Kennedy-Wilson surges to deal price as $2.7bn Fairfax-led buyout looms
CEO consortium acquisition at $10.90/share follows mixed Q4 earnings with massive EPS beat but revenue shortfall
Kennedy-Wilson Holdings shares jumped to near their acquisition price on Tuesday after the real estate investment company agreed to be taken private by a consortium led by its chief executive and Fairfax Financial in a deal valued at approximately $2.7 billion.
The Beverly Hills-based company, which trades on the New York Stock Exchange under the ticker KW, surged from $9.89 to $10.86 following the announcement of the $10.90 per share all-cash offer—a 12.7 percent premium to the pre-deal trading price. The stock's 52-week high stands at $10.95, indicating the market has quickly priced in the acquisition premium.
The buyout group, led by Kennedy-Wilson's chief executive and Fairfax Financial Holdings, one of Canada's largest investment firms, expects the transaction to close in the second quarter of 2026. The company cancelled its quarterly earnings call due to the pending merger.

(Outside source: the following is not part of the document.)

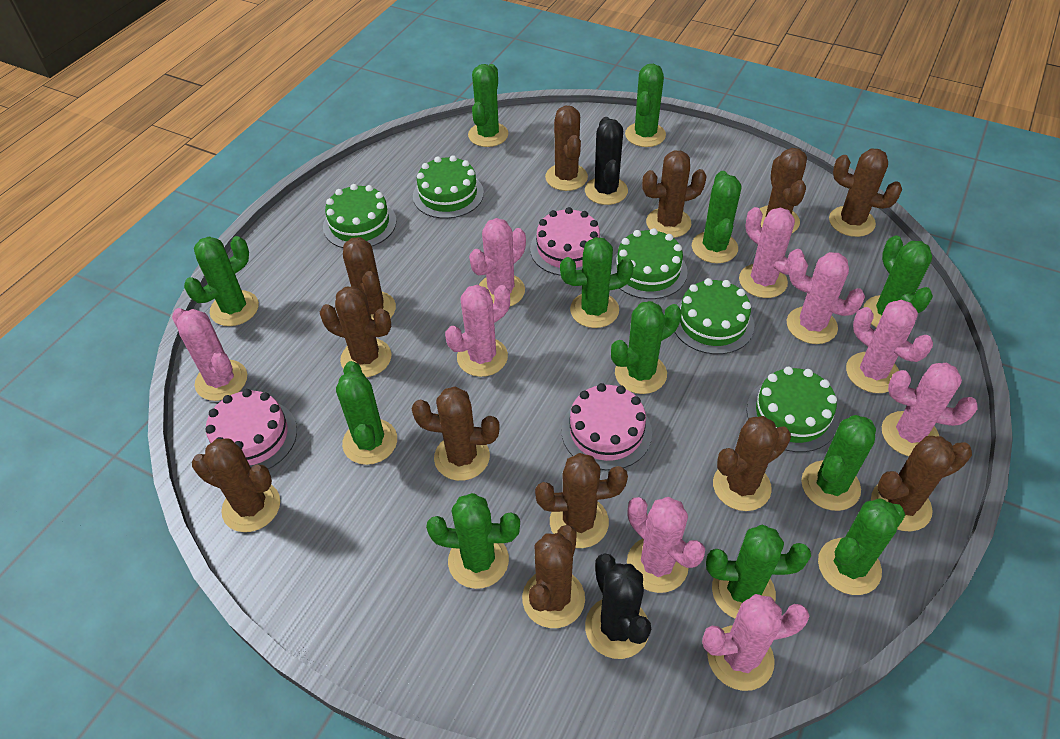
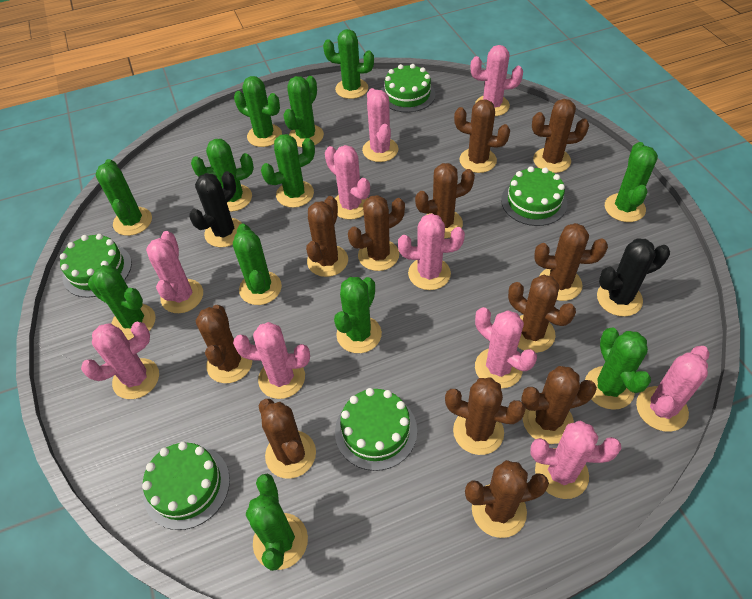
pink cactus: [172,308,247,401] [445,285,510,377] [469,218,526,306] [627,497,705,593] [702,594,810,691] [739,207,805,298] [787,252,865,344] [846,300,933,393] [882,363,978,456] = 9 -> [81,322,159,399] [146,231,203,313] [233,322,310,399] [325,145,370,220] [362,88,399,162] [398,213,465,290] [471,45,523,116] [475,307,537,389] [530,421,621,499] [636,346,710,432] = 10
pink cake: [205,389,297,469] [530,207,602,276] [562,383,652,470] = 3 -> none = 0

"The transaction delivers immediate and certain value to our shareholders at a significant premium," the company said in announcing the deal.
The merger announcement overshadowed Kennedy-Wilson's fourth-quarter results, which presented a stark contrast between earnings and revenue performance. Adjusted earnings per share of $0.49 handily beat analyst estimates of $0.04—a remarkable 1125 percent surprise—driven by non-cash items that temporarily boosted profitability.

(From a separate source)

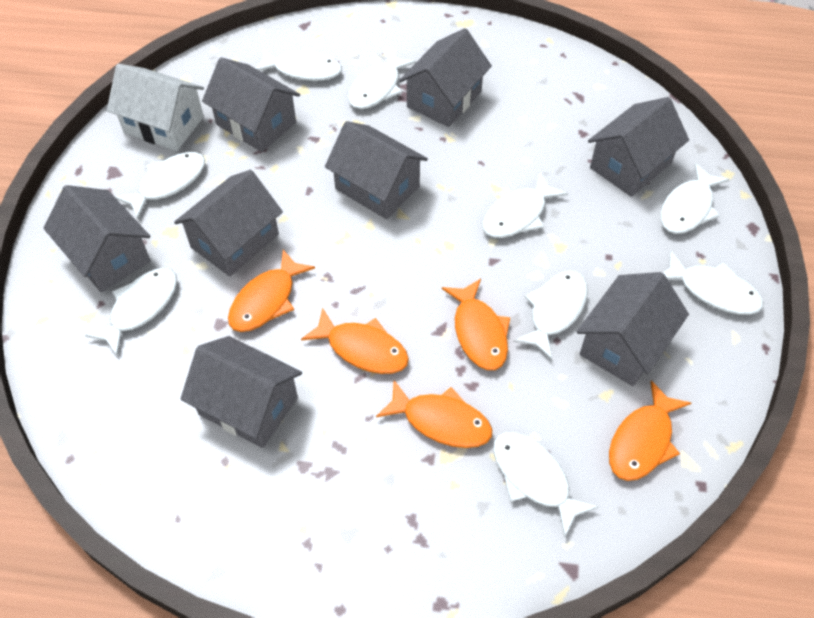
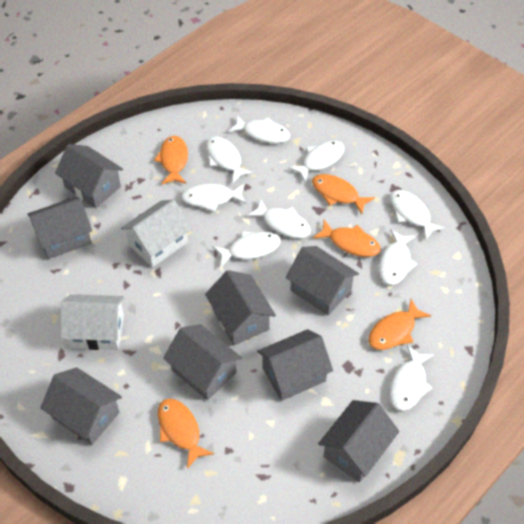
white house: [107,64,204,151] = 1 -> [61,294,125,350] [121,199,192,267] = 2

However, revenue of $120.6 million fell far short of the $232.1 million analysts had anticipated, a 48 percent shortfall that underscores the volatile nature of the real estate investment and management business.
Despite the revenue miss, operational metrics showed underlying strength in Kennedy-Wilson's core business. Investment management fees for the fiscal year grew 16 percent to $115 million, reflecting the company's ability to generate recurring revenue from its asset management platform. The company reported $36 billion in assets under management, including $11 billion in fee-bearing capital—assets that generate steady management fees regardless of real estate market cycles.
The mixed earnings report provides context for why Kennedy-Wilson's board accepted the take-private offer. While the investment management business demonstrated growth, the broader real estate investment portfolio faced headwinds that likely contributed to revenue weakness and made the certainty of a buyout attractive.
Kennedy-Wilson's market capitalization stood at approximately $1.5 billion prior to the deal announcement, with the stock trading at 2.04 times book value. Analysts had previously maintained a cautious outlook on the shares, with one analyst rating the stock a hold and another a strong sell, with an average target price of $9.00—below the current trading level but below the acquisition offer.
The company's dividend yield of 4.4 percent had been attracting income-focused investors, with the most recent dividend of $0.48 per share paid in January 2026. Going private will eliminate this income stream for public shareholders once the deal closes.
Kennedy-Wilson's transition to private ownership comes amid broader trends in the real estate sector, where public market valuations have lagged private market asset values. The mismatch between public and private pricing has made take-private transactions increasingly attractive to management teams and financial sponsors who see value not reflected in current share prices.
For Fairfax Financial, the acquisition expands its already substantial real estate portfolio and adds Kennedy-Wilson's established investment management platform. The Toronto-based conglomerate, led by value investor Prem Watsa, has a history of taking companies private and operating them outside the public market spotlight.
Shareholders will vote on the transaction in the coming months, with the deal expected to receive regulatory approval and close by mid-2026. Until then, Kennedy-Wilson shares are likely to trade in a narrow range around the $10.90 offer price, reflecting the market's confidence in the deal's completion.